[PASSAGE TO READ]

Re: Page Checksums + Double Writes

From: Simon Riggs <simon(at)2ndQuadrant(dot)com>
To: Kevin Grittner <Kevin(dot)Grittner(at)wicourts(dot)gov>
Cc: tgl(at)sss(dot)pgh(dot)pa(dot)us, alvherre(at)commandprompt(dot)com, david(at)fetter(dot)org, pgsql-hackers(at)postgresql(dot)org
Subject: Re: Page Checksums + Double Writes
Date: 2011-12-22 21:58:20
Message-ID: CA+U5nMJ=hJKZ9HV=Y26kgQqsrnByYsy1ddiX3PdtiyGciJ9iUg@mail.gmail.com
Views: Raw Message | Whole Thread | Download mbox | Resend email
Thread:
Lists: pgsql-hackers

On Thu, Dec 22, 2011 at 9:50 AM, Kevin Grittner
<Kevin(dot)Grittner(at)wicourts(dot)gov> wrote:

> Simon, does it sound like I understand your proposal?

Yes, thanks for restating.

> Now, on to the separate-but-related topic of double-write.  That
> absolutely requires some form of checksum or CRC to detect torn
> pages, in order for the technique to work at all.  Adding a CRC
> without double-write would work fine if you have a storage stack
> which prevents torn pages in the file system or hardware driver.  If
> you don't have that, it could create a damaged page indication after
> a hardware or OS crash, although I suspect that would be the
> exception, not the typical case.  Given all that, and the fact that
> it would be cleaner to deal with these as two separate patches, it
> seems the CRC patch should go in first.  (And, if this is headed for
> 9.2, *very soon*, so there is time for the double-write patch to
> follow.)

[/PASSAGE TO READ]

### WHAT THIS EXERCISE ASKS
1. Reproduce word for word the part of the page checksums and double writes message starting at "On Thu, Dec" and ending at "thanks for restating.".
2. Write what comes next in the email thread on page checksums and double writes, picking up right after its final line.

[RAW DATA]

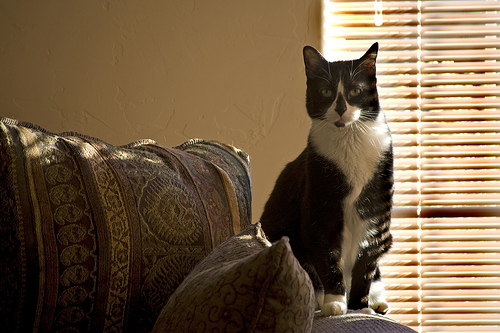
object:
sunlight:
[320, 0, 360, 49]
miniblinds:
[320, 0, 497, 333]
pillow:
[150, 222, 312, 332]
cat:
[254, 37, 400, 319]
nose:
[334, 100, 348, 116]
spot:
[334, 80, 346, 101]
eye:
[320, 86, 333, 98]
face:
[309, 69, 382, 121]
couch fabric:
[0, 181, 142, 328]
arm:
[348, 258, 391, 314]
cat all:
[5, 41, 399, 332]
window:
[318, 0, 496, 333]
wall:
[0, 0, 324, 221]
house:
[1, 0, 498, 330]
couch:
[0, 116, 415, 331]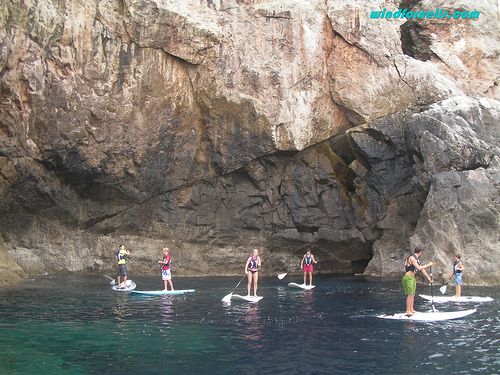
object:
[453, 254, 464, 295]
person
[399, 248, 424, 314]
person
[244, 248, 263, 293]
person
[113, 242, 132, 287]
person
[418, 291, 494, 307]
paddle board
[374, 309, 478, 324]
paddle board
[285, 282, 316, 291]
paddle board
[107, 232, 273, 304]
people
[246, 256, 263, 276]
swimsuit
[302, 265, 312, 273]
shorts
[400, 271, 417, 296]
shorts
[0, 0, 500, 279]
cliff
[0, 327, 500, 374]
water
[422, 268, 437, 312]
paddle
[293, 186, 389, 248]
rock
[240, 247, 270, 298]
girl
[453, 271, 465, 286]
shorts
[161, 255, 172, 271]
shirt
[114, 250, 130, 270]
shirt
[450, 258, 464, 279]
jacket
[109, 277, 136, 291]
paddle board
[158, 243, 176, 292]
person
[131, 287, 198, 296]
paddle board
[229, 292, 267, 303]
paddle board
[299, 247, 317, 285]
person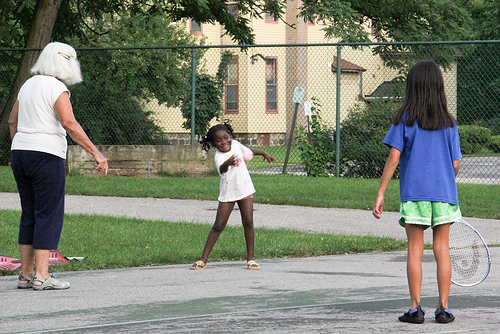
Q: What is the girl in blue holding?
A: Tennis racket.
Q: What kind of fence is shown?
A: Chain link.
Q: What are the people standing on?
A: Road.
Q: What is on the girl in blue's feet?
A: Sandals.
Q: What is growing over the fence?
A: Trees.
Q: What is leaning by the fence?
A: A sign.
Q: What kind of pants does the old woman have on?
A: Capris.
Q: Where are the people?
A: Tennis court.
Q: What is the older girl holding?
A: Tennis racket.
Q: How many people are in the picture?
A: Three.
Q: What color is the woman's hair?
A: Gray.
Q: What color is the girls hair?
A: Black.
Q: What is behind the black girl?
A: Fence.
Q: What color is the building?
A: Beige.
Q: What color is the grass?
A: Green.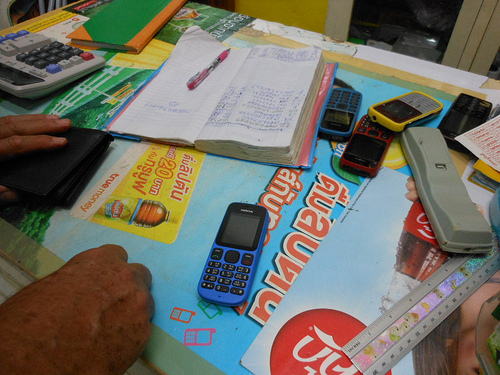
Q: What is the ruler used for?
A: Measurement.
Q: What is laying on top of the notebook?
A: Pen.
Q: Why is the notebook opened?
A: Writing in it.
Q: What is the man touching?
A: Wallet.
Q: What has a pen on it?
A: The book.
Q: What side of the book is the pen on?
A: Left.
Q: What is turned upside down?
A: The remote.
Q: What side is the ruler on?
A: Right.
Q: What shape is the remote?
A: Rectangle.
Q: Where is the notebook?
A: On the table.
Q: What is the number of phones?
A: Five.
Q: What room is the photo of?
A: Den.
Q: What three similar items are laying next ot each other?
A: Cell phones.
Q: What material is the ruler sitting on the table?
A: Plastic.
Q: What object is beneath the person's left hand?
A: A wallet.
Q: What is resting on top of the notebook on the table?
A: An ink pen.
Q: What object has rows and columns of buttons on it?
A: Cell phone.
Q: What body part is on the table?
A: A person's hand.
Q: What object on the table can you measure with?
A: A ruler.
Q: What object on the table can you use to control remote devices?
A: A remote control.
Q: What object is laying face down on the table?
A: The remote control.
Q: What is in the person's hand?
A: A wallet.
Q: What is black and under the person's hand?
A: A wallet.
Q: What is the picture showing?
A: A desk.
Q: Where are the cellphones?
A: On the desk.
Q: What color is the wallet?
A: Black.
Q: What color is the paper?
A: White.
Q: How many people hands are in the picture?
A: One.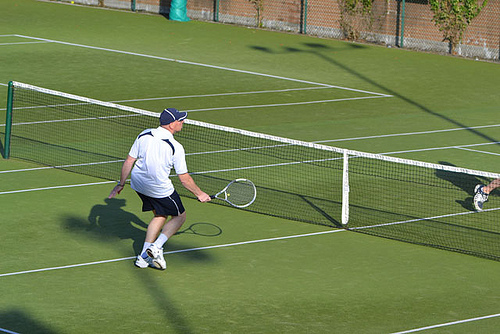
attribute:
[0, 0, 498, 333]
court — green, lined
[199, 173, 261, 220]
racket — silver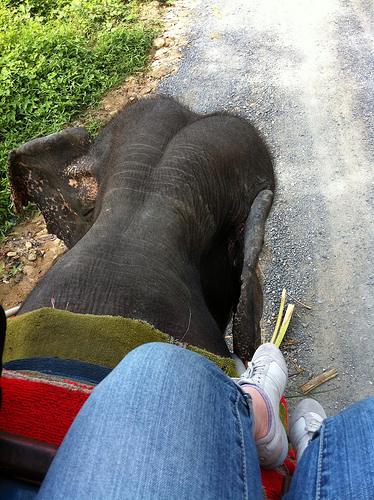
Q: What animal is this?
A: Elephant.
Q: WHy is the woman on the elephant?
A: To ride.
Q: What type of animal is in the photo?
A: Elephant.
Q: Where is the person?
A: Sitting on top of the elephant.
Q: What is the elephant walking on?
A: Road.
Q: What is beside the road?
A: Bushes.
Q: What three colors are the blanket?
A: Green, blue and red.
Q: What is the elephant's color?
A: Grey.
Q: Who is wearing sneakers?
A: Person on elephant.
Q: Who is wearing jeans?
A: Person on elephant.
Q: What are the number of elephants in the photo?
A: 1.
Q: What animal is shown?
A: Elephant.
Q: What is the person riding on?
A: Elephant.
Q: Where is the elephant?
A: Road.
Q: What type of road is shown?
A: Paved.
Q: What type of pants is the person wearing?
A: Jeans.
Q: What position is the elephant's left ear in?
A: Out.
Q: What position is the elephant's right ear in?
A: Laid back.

[/RAW DATA]

### OUTPUTS FOR THE TASKS
1.
On Thu, Dec 22, 2011 at 9:50 AM, Kevin Grittner
<Kevin(dot)Grittner(at)wicourts(dot)gov> wrote:

> Simon, does it sound like I understand your proposal?

Yes, thanks for restating.

2.
It could work that way, but I seriously doubt that a technique only
mentioned in dispatches one month before the last CF is likely to
become trustable code within one month. We've been discussing CRCs for
years, so assembling the puzzle seems much easier, when all the parts
are available.

> It seems to me that the full_page_writes GUC could become an
> enumeration, with "off" having the current meaning, "wal" meaning
> what "on" now does, and "double" meaning that the new double-write
> technique would be used.  (It doesn't seem to make any sense to do
> both at the same time.)  I don't think we need a separate GUC to tell
> us *what* to protect against torn pages -- if not "off" we should
> always protect the first write of a page after checkpoint, and if
> "double" and write_page_crc (or whatever we call it) is "on", then we
> protect hint-bit-only writes.  I think.  I can see room to argue that
> with CRCs on we should do a full-page write to the WAL for a
> hint-bit-only change, or that we should add another GUC to control
> when we do this.
>
> I'm going to take a shot at writing a patch for background hinting
> over the holidays, which I think has benefit alone but also boosts
> the value of these patches, since it would reduce double-write
> activity otherwise needed to prevent spurious error when using CRCs.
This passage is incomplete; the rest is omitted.